◆ Parts of the exercise
[A] Reproduce the cicada discussion word for word, beginning at the words "Are there cicadas" and stopping after "of last emergence?".
[B] Carry on the cicada discussion from the point where it ends.

◆ Text segment


    1. Dan says:

      OK, looks like the county as Platypedia and Okanagana (maybe more). The Okanagana are the ones that make a buzzing sound. They can be proto-periodical, meaning they have highs and lows in terms of populations based on factors like precipitation, underground overcrowding, and other factors. Things like pesticides and fires will impact them as well. So I’m saying they should come back unless they were killed off by fire, pesticides or a blight of the plants that were their host.

      1. Douglas says:

        Thank you Dan.

        Perhaps the drought in California affected them.
        There was a fire about 6 years ago but they weren’t around before that. I know of no blight of the grass here. It grows normally every year.

        I hope they are not gone forever around my house. Would there be a way to re-introduce them to my area?

  2. Jo says:

    Are there cicadas in Tulare/Kern county in Central California? There was millions of bugs that emerged out of the ground in 2005 and they crawled over buildings and into the grape vineyards… they also only happened that one year of 10 years we were living out there… could they have been Cicadas? Are there any official records of last emergence?

    1. Dan says:

      @Jo, could be. Tulare County and Kern County have Platypedia (Whip) and Okanagana type cicadas that have years when they emerge in large numbers. The years aren’t predictable like periodical cicadas in the east, but they can go many years with relatively few emerging, and then BOOM, hundreds if not thousands. These “hatches” are valued by fly fisherman as they trigger fish feeding frenzies.

(Stored records)
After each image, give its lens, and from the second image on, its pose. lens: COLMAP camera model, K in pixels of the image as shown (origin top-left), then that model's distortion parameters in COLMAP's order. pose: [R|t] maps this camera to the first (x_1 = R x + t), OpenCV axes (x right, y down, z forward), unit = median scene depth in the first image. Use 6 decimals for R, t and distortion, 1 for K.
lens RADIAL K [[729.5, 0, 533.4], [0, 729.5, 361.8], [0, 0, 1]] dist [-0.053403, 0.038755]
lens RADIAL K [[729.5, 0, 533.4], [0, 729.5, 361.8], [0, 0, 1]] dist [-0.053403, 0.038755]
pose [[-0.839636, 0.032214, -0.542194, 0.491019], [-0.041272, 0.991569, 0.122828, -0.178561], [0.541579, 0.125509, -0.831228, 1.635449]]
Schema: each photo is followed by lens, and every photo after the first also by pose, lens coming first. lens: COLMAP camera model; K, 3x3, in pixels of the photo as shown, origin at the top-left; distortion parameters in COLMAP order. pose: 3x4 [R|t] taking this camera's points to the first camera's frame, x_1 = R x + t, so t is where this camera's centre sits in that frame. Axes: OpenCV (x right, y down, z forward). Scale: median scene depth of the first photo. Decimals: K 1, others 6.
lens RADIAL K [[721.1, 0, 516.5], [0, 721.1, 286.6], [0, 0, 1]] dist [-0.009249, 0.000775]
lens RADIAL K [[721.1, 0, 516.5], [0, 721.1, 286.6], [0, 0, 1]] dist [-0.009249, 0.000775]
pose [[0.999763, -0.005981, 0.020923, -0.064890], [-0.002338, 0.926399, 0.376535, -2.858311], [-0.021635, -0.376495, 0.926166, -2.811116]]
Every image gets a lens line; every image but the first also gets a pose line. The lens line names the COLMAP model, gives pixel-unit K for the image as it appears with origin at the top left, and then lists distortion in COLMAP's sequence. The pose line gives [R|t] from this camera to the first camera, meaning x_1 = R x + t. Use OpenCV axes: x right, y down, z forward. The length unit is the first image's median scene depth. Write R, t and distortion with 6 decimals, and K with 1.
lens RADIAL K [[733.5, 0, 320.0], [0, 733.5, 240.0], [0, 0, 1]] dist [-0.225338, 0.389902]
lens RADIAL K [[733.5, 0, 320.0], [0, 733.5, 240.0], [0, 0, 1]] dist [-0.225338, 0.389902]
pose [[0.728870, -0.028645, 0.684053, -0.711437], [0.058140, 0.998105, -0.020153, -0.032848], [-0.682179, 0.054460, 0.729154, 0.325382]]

◆ Outputs by task
[A]
Are there cicadas in Tulare/Kern county in Central California? There was millions of bugs that emerged out of the ground in 2005 and they crawled over buildings and into the grape vineyards… they also only happened that one year of 10 years we were living out there… could they have been Cicadas? Are there any official records of last emergence?

[B]
  3. Richard Torres says:

    I would like more info on Cicadas. There are none in So Ca there is where I live. There were many in my hometown of Monterrey MX.

    1. Dan says:

      Looking on iNaturalist, it looks like the top cicadas in the Monterrey area are: Giant Cicada, Little Mesquite Cicada, Hadoa sugdeni, Procollina nuevoleonensis, Diceroprocta cinctifera, and Chisos Cicada.

  4. Sam Cicada says:

    Is there a map of the range of cicada species in California? I want to know what cicadas live in my region (LA area) without having to go through each individual species page. Thank you for this great website!

    1. Dan says:

      Take a look at this map — you will have to scroll through everything to see it.

      List of species with MAPs: Biogeography of the Cicadas (Hemiptera: Cicadidae) of North America, North of Mexico [PDF] by Allen F. Sanborn and Polly K. Phillips. Download it once; treasure it forever.

  5. Around June 2020, a big wide-eyed, 2-inch beautiful turquoise sheer-winged bug fell on my tent at Mill Creek, CA (before the fires at Lake Almanor). The winged bug was so slow & seemed so patient as I placed it back on to the forest tree. Today, a man from CA Food &Ag copied my picture from my phone today, as he came to spray for Japanese beetles at Sacramento, CA. I researched the internet today & found a picture almost similar to my bug. Bug was a good sign despite the fires. Loved camping there & craft showing. Loved the area and people. That bug to me was like an angel. N. Chris Owyang, April 12, 2022

  6. Ann Reyes says:

    Are there cicadas in Torrance, CA?

    1. Dan says:

      Possibly. Because Torrance is so built up/developed, it is possible all the cicadas have been wiped out. Listen for Diceroprocta apache (Davis, 1921) aka Citrus Cicada

  7. Lou Richards says:

    Can we expect to see hordes of cicadas in Monterey county, on the coast especially?

    1. Dan says:

      Not hordes. The cicadas in California emerge in modest numbers.

  8. k. skynr says:

    I live in S. Calif. and I wondered when does the periodical cicada cycle start in S. California. But there are so many species of cicada in California, I’ve heard there are at least 80. Does that mean that there is no real perieodical cycle because at least one type is emerging every year?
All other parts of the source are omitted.